The Erez border crossing this month. The crossing was raided by Palestinian militants on Oct. 7.Credit…Maja Hitij/Getty Images

Mr. Kassel, 77, a retired educator, said he rarely discussed politics directly with Palestinians he picked up, although the conflict surfaced in numerous ways. Once, he drove a family to a hospital during a flare-up in hostilities between Israel and Hamas. “I found myself explaining what they should do in case sirens go off, signaling Hamas rocket fire,” he said. Later, after he had driven them back to Gaza, he heard from the family that their house had been damaged by an Israeli attack.

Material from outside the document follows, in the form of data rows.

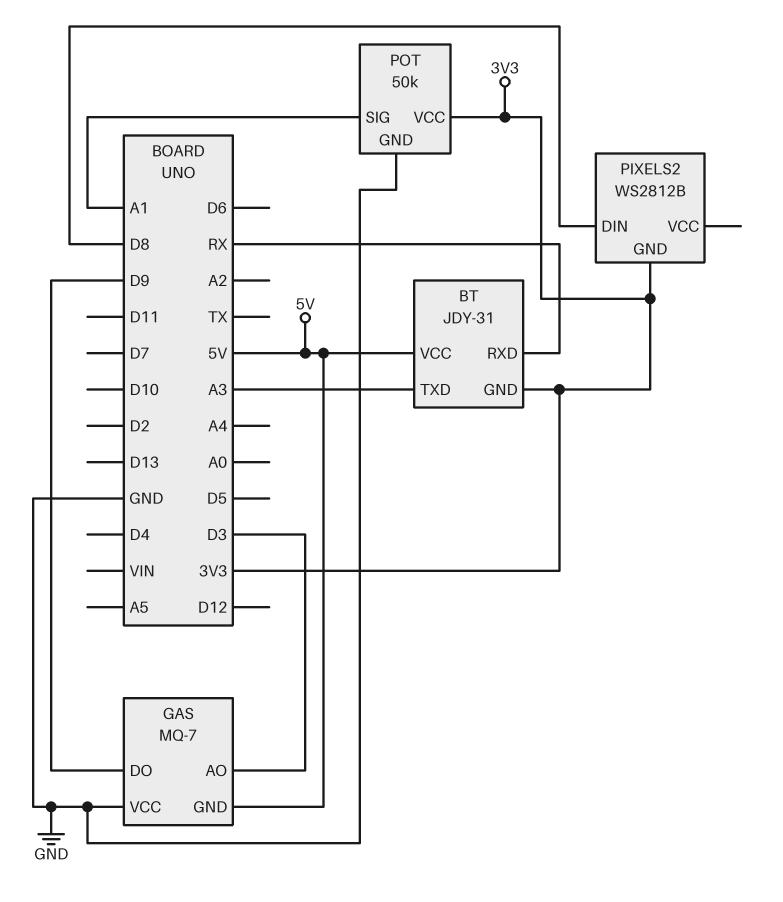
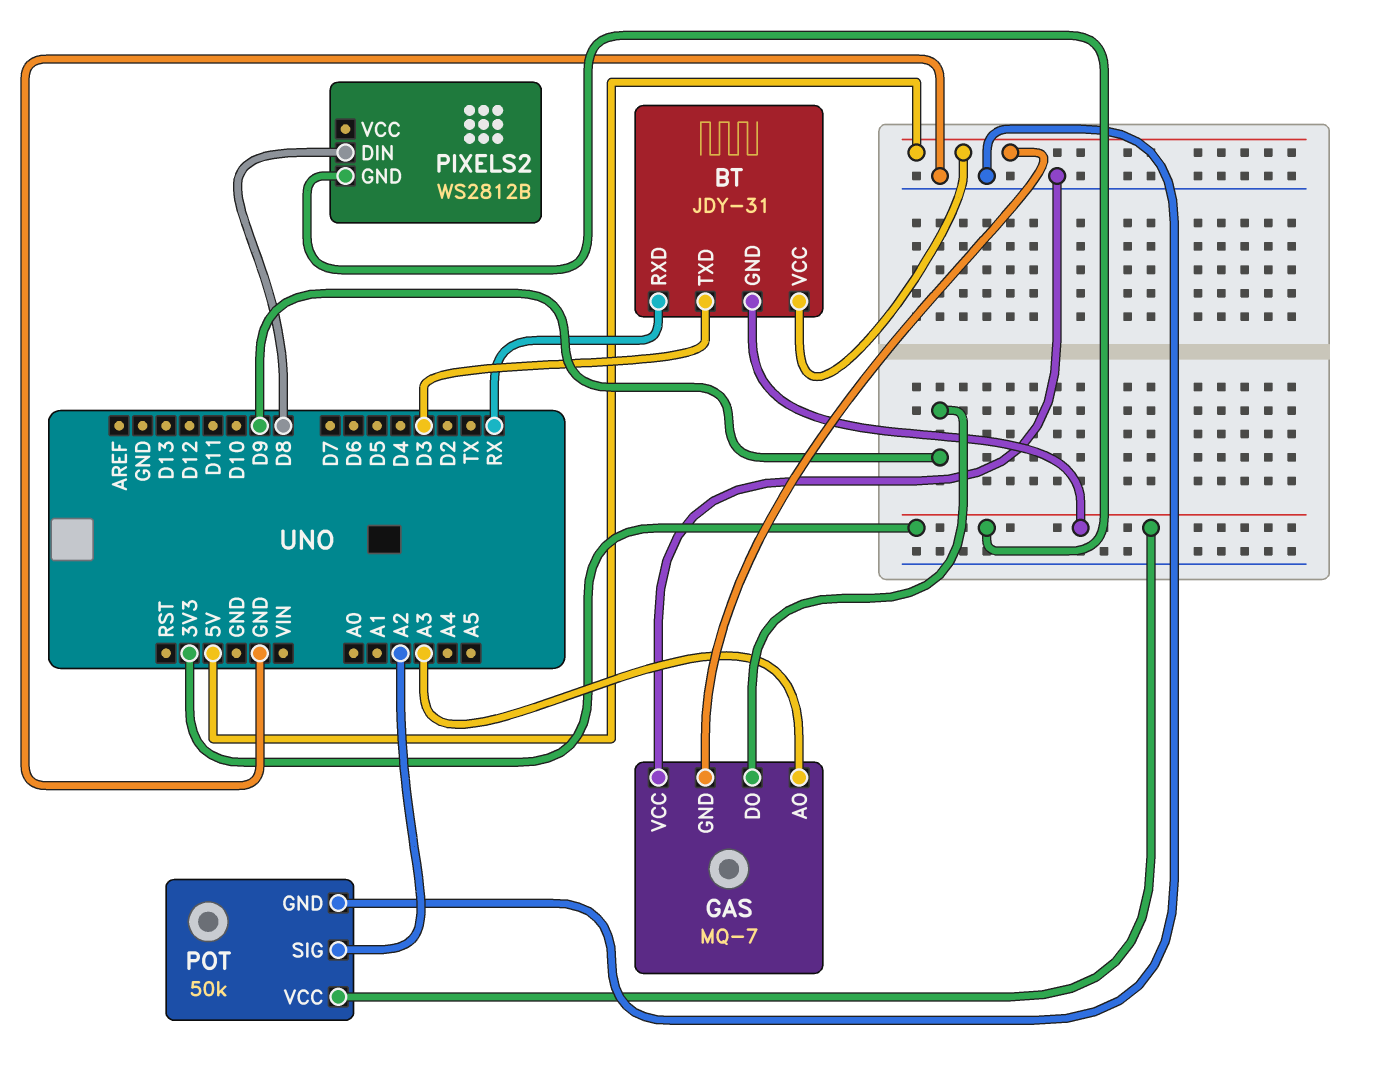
BT pin TXD: A3 -> D3
GAS pin AO: D3 -> A3
POT pin SIG: A1 -> A2

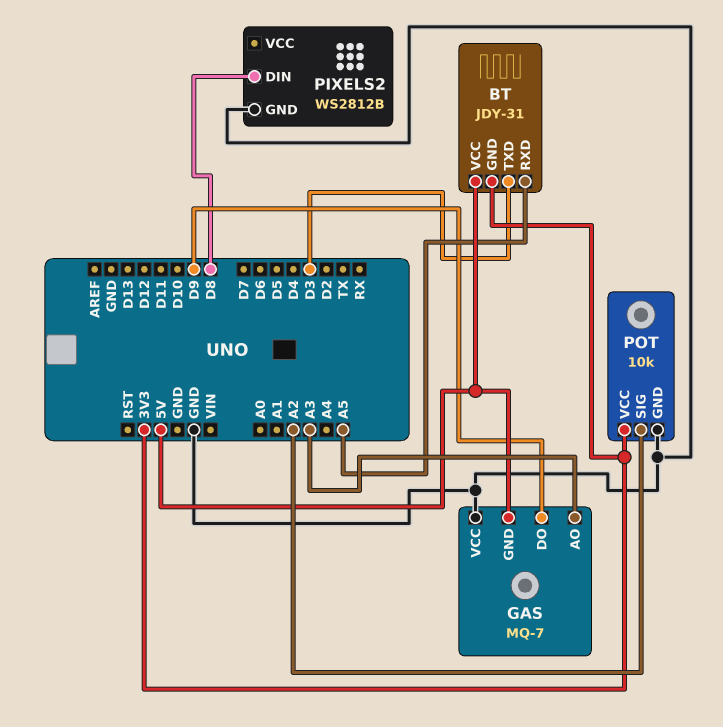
BT pin RXD: RX -> A5
PIXELS2 pin GND: 3V3 -> GND
POT: 50k -> 10k

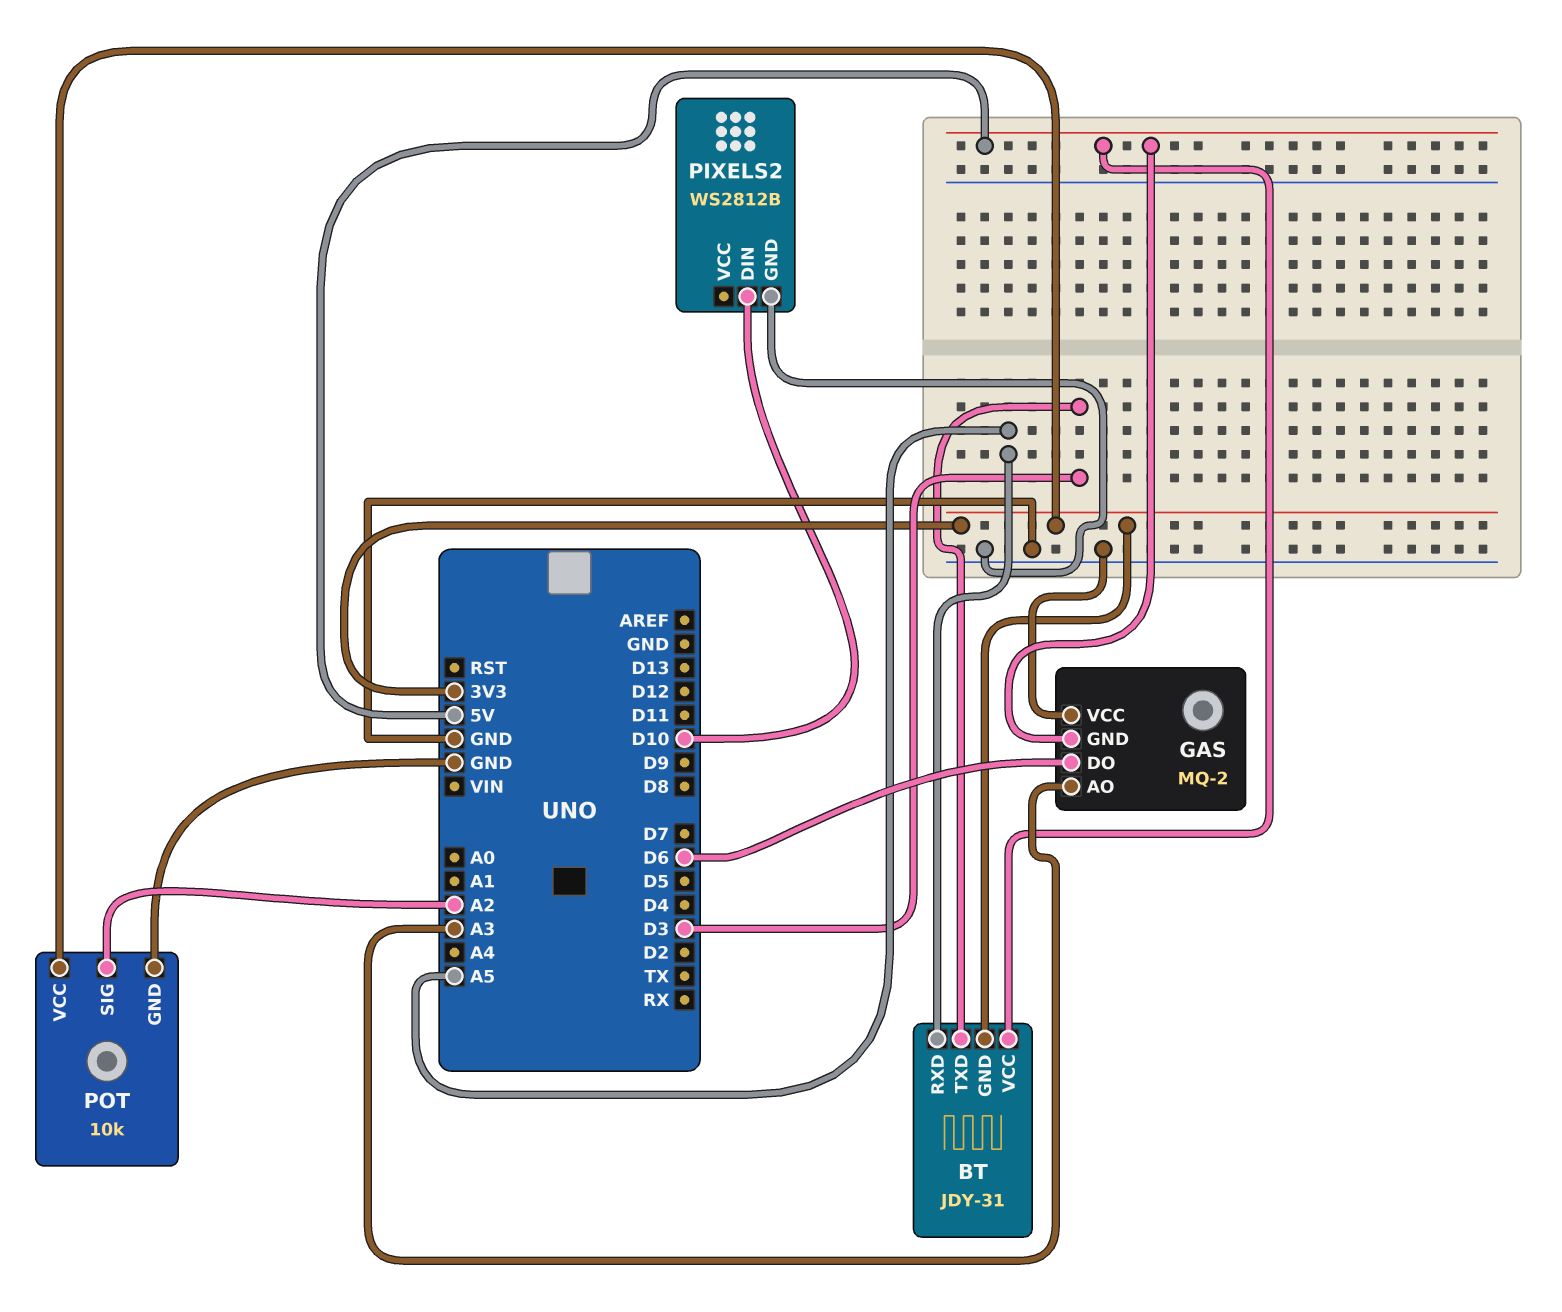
GAS: MQ-7 -> MQ-2
GAS pin DO: D9 -> D6
PIXELS2 pin DIN: D8 -> D10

Some of the drives pass in silence. Conversations are often stilted because of the language barrier. Still, volunteers say they have formed relationships with Palestinian families.

The morning after the Oct. 7 attacks, as gunfights still raged in towns near Gaza, volunteers showed up at the crossing with the West Bank to pick up sick Palestinian children. The group’s work has continued in the West Bank, even as Israel has all but banned crossings from Gaza.

Some volunteer drivers say that, since the attacks, friends have called them naïve or radical for continuing to help Palestinians. The group says donations have slowed, as even Israelis who support its work prioritize giving to other initiatives.

Mr. Kassel said that while he admired friends who continued to volunteer, it was now too hard for him to do so. “I know that people in Gaza are enduring huge suffering: their houses and economy are ruined, they’ve become refugees again, medical care is almost nonexistent,” he said. “But emotionally,” he added, “I feel angry and hurt — even betrayed.”

Still, Ms. Noy said, the group has signed up some new volunteers. In the West Bank, it is back to running its usual number of daily rides. Several volunteers who were evacuated from their homes near Gaza have changed their routes, and now drive from their temporary hotel accommodations to pick up Palestinian patients at a crossing near Bethlehem.

“It’s a way of holding on to hope,” Ms. Noy said. “When we help Palestinians heal, we also heal ourselves.”